Following the principal kind, and its associated definitions, other kinds associated with the resource are displayed. In this case, the DeploymentList kind.
Operations Documentation
A screenshot of the Kubernetes web page. The right pane includes the details to create a deployment, H T T P request, parameters, and response. The left pane contains a list of options, including the workload resources.
Details for a “create” Deployment operation
The {namespace} part of the path indicates a path parameter, which is to be replaced by the name of the namespace on which you want to create the deployment. You can specify the query parameters: dryRun, fieldManager, fieldValidation, and pretty. These parameters will follow the path with the format path?dryRun=All.
The body of the request must be a Deployment kind. When using kubectl, you are writing Kubernetes Manifests that contain this body. In Chapter 3, you will see how to build the body in Go. The possible HTTP codes for the responses are: 200, 201, 202, and 401; and for the 2xx codes, the response body will contain a Deployment kind.
The Pod Documentation
Some structures contain many fields. For them, the Kubernetes API documentation categorizes the fields. An example is the documentation of the Pod resource.
The documentation page for the Pod resource first contains the description for the principal kind, Pod, followed by the description of the PodSpec structure. The PodSpec structure contains about 40 fields. To help you understand the relationships between these fields and to simplify their exploration, they are arranged into categories. The PodSpec fields’ categories are the following: Containers, Volumes, Scheduling, Lifecycle, and so on.
Additionally, for fields containing nested fields, descriptions of them are generally displayed inline to avoid a back and forth between structure descriptions. For complex structures, however, the description is reported subsequently on the page, and a link is present next to the field name to be able to access it easily.
This is always the case for the Spec and Status structures because they are very commonly found in almost all the resources. In addition, this is the case for some structures used in the Pod kind—for example, Container, EphemeralContainer, LifecycleHandler, NodeAffinity, and so on.
A screenshot of the pod specifications depicts the containers with 3 sub-headings. 1. Containers. 2. Initialization containers. 3. Image pull secrets.
Extract of the PodSpec structure documentation
You also can see that the fields, containers and initContainers, are of the same type as Container, which is described later on the page and is accessible with a link. The imagePullSecrets field is of type LocalObjectReference, which is described in the Common Definitions section and also is accessible through a link.
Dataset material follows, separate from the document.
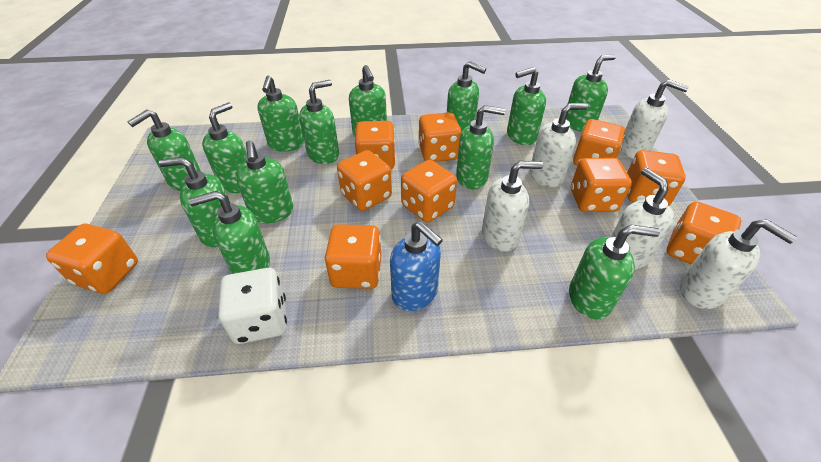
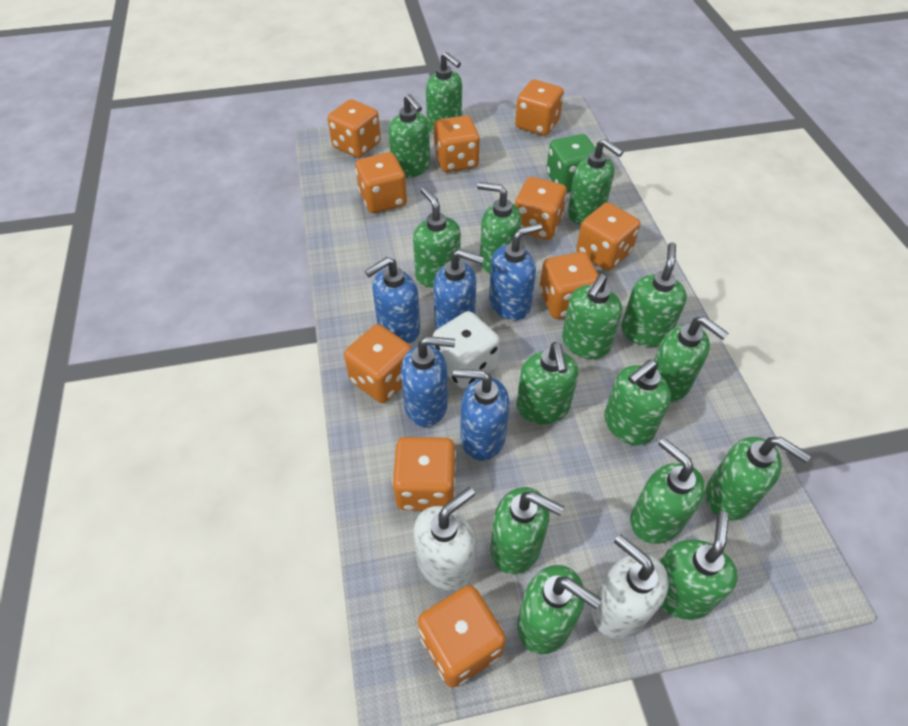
blue soap dispenser: 1 -> 5
green dice: 0 -> 1
green soap dispenser: 13 -> 15
white soap dispenser: 5 -> 2

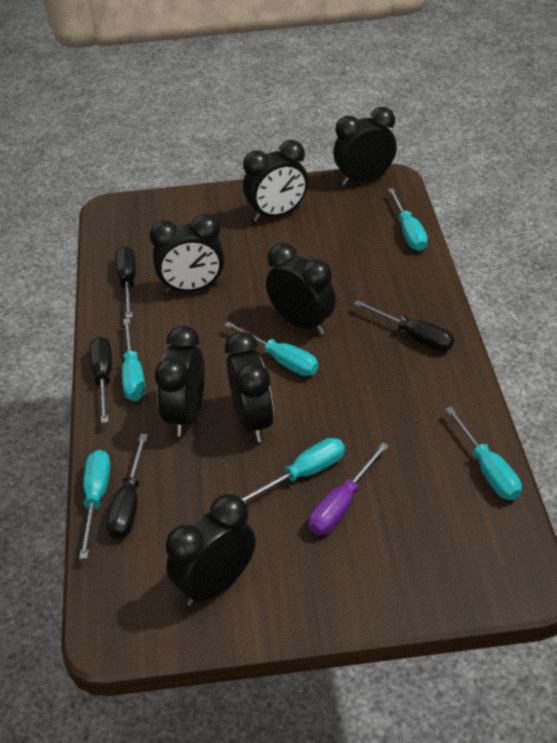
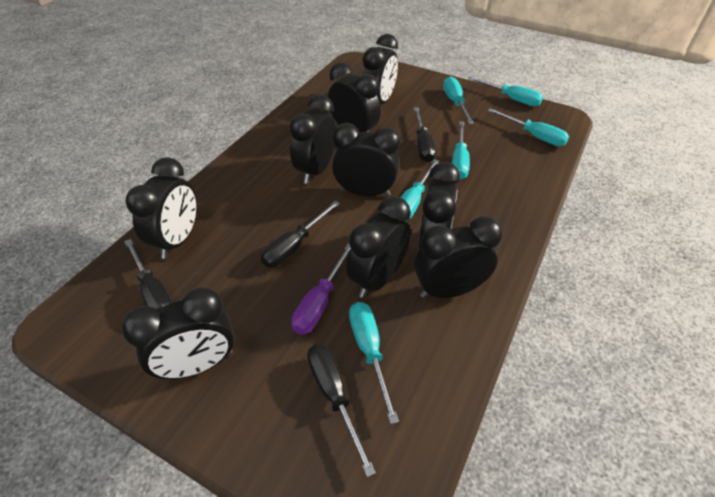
black clock: 7 -> 9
One-Page Version of the Documentation
Another version of the API Reference documentation exists and is presented on a single page. This version covers all the versions of the resources served by a Kubernretes version (not just the latest one). This version (if you want, change the last part of the path to navigate to another Kubernetes version) can be found at the following URL:
https://kubernetes.io/docs/reference/generated/kubernetes-api/v1.24/
Conclusion
In this chapter, you have been able to discover the architecture of the Kubernetes platform, and that the API Server plays a central role. The Kubernetes API is an HTTP REST API, and the resources are categorized into various versioned groups.
Kinds are specific structures used to exchange data between the API server and the clients. You can browse, using the official Kubernetes website, the API specifications in a human-readable form to discover the structure of the various resources and kinds, the different operations available for each resource and sub-resource, and their associated verbs.